§ TAREA PLANTEADA 1:
Traduzca al inglés esta oración del texto sobre el significado de la fiesta: "Al mayor anonadamiento sigue en seguida la exaltación y la glorificación en una nueva vida."
§ TAREA PLANTEADA 2:
Prosiga el texto sobre el significado de la fiesta a partir de su última oración.
┌─ FRAGMENTO DEL DOCUMENTO
SIGNIFICADO DE LA FIESTA
Para la Iglesia, muerte y resurrección van indisolublemente unidas a la subida a lo alto. La muerte significa el abandono del mundo terreno, el fin de los sentidos corporales; la resurrección es la entrada en el mundo divino, el comienzo de la vida sobrenatural. Por eso dice el Señor al hablar a los discípulos de su muerte: “Me voy al Padre” (Jn 16, 28).
El evangelista, al hablar de la última ida a Jerusalén, comprende bajo el nombre de “asunción” -es decir, elevación- todo el conjunto de los sucesos que allí van a tener lugar: pasión, muerte y resurrección. “Estando para cumplirse los días de su asunción, se dirigió Jesús resueltamente a Jerusalén” (Lc 9, 51).
Y por la misma razón, en el momento de su muerte promete al buen ladrón: “Hoy estarás conmigo en el Paraíso” (Lc 23, 43). Al mayor anonadamiento sigue en seguida la exaltación y la glorificación en una nueva vida.
Esta idea, que con claridad meridiana aparece tanto en las palabras de la Sagrada Escritura como en el culto antiguo, obra también en el primitivo arte cristiano. Este representó al Señor en su ascensión subiendo, a grandes pasos y, al parecer, incluso ya fatigado, hacia la cima de un monte, a veces con la cruz en la mano o al hombro, en tanto que de entre las nubes del cielo se tiende hacia El una mano como para ayudarle. Representa la Ascensión del Señor en su sentido más amplio. Es esta una hermosa expresión de la unidad e inmediata sucesión que liga la pasión y la glorificación: una subida llena de fatiga -la pasión-, conduce directamente y sin parada alguna, a la cima de la gloria, al Padre, que ya tiende desde allí su diestra.
└─
┌─ LISTADO
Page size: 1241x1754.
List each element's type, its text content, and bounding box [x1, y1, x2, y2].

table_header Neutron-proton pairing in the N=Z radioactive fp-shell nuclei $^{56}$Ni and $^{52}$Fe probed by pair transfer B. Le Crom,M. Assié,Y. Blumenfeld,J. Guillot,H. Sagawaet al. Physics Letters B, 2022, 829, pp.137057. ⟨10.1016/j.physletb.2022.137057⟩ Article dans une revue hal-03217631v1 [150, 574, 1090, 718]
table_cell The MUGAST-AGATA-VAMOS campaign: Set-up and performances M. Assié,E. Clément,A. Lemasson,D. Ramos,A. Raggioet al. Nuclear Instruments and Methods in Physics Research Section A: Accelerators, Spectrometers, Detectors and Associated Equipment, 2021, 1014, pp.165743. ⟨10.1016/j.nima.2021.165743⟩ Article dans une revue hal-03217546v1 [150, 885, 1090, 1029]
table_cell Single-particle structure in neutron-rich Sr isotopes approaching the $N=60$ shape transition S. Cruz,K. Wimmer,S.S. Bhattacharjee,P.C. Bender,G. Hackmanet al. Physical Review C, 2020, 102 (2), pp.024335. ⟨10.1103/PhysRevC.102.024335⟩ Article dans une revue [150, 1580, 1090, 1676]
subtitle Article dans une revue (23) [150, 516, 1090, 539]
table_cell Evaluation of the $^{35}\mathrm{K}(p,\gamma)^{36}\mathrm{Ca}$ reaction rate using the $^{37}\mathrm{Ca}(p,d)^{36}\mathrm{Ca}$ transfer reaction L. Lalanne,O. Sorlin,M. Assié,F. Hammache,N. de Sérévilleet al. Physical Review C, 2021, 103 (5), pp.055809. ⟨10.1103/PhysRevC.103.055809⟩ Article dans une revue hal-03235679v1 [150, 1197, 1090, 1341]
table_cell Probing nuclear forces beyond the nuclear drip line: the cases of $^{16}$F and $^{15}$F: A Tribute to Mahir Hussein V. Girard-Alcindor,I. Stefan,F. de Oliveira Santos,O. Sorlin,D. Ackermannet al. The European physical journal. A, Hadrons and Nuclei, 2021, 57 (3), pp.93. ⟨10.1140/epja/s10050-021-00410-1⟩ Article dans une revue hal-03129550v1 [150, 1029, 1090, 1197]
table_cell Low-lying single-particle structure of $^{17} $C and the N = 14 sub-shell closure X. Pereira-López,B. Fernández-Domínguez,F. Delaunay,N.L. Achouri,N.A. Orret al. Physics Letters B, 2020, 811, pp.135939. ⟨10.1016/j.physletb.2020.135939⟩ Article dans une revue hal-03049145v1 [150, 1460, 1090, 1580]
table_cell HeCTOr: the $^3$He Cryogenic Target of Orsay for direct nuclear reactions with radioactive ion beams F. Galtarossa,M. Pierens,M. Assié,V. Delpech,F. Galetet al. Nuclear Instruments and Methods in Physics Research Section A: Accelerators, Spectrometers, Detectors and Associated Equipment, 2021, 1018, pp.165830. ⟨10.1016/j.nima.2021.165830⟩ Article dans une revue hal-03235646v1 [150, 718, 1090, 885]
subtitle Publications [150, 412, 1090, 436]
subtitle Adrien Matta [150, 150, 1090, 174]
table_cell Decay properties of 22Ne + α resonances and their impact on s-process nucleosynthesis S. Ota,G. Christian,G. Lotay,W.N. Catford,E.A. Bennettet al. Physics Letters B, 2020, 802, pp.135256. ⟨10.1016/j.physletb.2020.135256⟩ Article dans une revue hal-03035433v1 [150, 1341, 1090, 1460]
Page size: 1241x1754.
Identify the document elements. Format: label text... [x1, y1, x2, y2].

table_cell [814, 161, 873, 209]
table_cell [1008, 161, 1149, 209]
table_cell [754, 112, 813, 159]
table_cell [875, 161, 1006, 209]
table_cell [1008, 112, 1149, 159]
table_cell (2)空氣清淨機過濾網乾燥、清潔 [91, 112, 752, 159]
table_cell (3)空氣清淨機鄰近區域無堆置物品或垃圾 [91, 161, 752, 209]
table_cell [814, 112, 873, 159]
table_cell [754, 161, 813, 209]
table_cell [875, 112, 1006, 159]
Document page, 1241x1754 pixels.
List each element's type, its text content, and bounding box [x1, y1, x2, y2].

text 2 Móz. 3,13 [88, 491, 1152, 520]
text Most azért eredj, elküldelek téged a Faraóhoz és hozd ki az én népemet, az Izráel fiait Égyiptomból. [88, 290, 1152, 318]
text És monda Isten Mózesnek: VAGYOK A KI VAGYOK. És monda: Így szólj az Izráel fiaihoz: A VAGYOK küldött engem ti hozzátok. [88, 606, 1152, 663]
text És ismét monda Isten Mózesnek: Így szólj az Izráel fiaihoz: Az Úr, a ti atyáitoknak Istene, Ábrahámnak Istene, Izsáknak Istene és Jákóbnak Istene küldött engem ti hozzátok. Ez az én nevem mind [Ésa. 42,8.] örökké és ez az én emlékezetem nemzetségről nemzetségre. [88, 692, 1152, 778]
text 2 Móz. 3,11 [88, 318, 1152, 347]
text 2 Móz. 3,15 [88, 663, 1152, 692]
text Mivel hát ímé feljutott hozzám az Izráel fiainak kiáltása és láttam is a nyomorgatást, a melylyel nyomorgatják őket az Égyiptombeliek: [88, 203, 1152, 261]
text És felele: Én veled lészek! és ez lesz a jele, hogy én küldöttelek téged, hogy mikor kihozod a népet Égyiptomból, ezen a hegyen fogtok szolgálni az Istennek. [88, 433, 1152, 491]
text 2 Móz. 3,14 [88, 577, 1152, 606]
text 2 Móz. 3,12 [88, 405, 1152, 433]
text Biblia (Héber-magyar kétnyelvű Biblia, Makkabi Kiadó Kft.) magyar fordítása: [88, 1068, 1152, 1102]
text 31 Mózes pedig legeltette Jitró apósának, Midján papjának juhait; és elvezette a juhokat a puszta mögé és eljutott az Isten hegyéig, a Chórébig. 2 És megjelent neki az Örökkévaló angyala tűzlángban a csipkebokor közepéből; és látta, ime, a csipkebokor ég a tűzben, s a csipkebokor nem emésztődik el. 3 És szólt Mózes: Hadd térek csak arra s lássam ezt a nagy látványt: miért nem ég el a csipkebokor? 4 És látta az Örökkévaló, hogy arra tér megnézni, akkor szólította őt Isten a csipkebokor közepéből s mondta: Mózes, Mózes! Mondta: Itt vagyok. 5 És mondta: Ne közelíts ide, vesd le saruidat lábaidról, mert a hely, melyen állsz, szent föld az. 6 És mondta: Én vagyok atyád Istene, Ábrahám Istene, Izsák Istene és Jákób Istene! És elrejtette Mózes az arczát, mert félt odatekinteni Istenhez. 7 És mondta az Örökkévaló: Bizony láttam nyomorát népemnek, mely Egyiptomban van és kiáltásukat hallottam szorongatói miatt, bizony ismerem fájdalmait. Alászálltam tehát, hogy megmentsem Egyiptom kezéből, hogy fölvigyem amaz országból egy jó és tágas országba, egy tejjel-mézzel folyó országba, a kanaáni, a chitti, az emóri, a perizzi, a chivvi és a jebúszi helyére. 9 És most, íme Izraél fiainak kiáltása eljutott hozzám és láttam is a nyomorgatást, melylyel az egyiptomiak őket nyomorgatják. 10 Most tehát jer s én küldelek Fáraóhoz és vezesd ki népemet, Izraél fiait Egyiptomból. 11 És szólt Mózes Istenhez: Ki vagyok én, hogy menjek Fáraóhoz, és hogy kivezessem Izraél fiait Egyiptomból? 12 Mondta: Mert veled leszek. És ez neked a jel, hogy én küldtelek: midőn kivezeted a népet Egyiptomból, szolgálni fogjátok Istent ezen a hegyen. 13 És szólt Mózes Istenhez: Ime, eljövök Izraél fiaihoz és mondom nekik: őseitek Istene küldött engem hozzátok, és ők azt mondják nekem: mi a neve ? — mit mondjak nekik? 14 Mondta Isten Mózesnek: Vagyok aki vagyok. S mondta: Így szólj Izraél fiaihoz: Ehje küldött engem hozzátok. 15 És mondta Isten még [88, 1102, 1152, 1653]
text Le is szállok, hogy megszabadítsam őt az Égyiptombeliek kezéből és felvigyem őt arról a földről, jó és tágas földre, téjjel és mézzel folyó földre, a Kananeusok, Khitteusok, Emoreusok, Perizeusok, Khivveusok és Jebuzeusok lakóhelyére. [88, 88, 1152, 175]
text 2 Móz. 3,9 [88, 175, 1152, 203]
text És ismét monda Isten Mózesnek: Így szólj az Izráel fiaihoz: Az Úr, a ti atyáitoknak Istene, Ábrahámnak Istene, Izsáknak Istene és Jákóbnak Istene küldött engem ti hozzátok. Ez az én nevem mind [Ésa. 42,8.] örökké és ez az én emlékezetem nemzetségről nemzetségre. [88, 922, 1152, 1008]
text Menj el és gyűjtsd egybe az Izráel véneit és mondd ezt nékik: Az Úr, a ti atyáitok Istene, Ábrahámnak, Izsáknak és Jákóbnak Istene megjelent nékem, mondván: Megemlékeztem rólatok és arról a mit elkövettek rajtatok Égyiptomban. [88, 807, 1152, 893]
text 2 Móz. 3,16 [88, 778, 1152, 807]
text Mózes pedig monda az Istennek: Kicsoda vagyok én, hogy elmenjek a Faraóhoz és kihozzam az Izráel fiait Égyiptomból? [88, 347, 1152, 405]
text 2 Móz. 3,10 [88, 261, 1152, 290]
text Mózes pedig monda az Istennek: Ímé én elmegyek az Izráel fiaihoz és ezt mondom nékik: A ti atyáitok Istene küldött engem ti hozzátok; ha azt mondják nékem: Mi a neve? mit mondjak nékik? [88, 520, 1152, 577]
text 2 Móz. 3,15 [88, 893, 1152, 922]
└─
§ RESPUESTA 1:
The deepest self-abasement is followed at once by exaltation and glorification in a new life.

§ RESPUESTA 2:
Cuando la Iglesia, más tardíamente, se resolvió a celebrar con una fiesta particular la Ascensión[1], tenía a su favor para esta práctica el testimonio de la Escritura, en la que se aprecia, según ya hemos dicho, cómo el Señor quería hacer visible y palpable a los hombres esta su elevación, a pesar de que después de su muerte había subido ya inmediatamente al Padre.
La Iglesia nos muestra lo que tenemos que entender por “ascensión”, y cuyo contenido sin fondo no hemos podido hacer más que indicar. Es el anonadamiento extremo del Señor, el cual causa, a su vez, la exaltación que inmediatamente le sigue: es la entrada de Cristo, y de los redimidos por El, a través de la oscura puerta de la muerte en el mundo de Dios rebosante de vida eterna. En una palabra, es el “paso” de la misma Pascua. No solemnizamos, por consiguiente, hoy nada nuevo, ni otra cosa que la que hemos venido festejando desde hace varias semanas.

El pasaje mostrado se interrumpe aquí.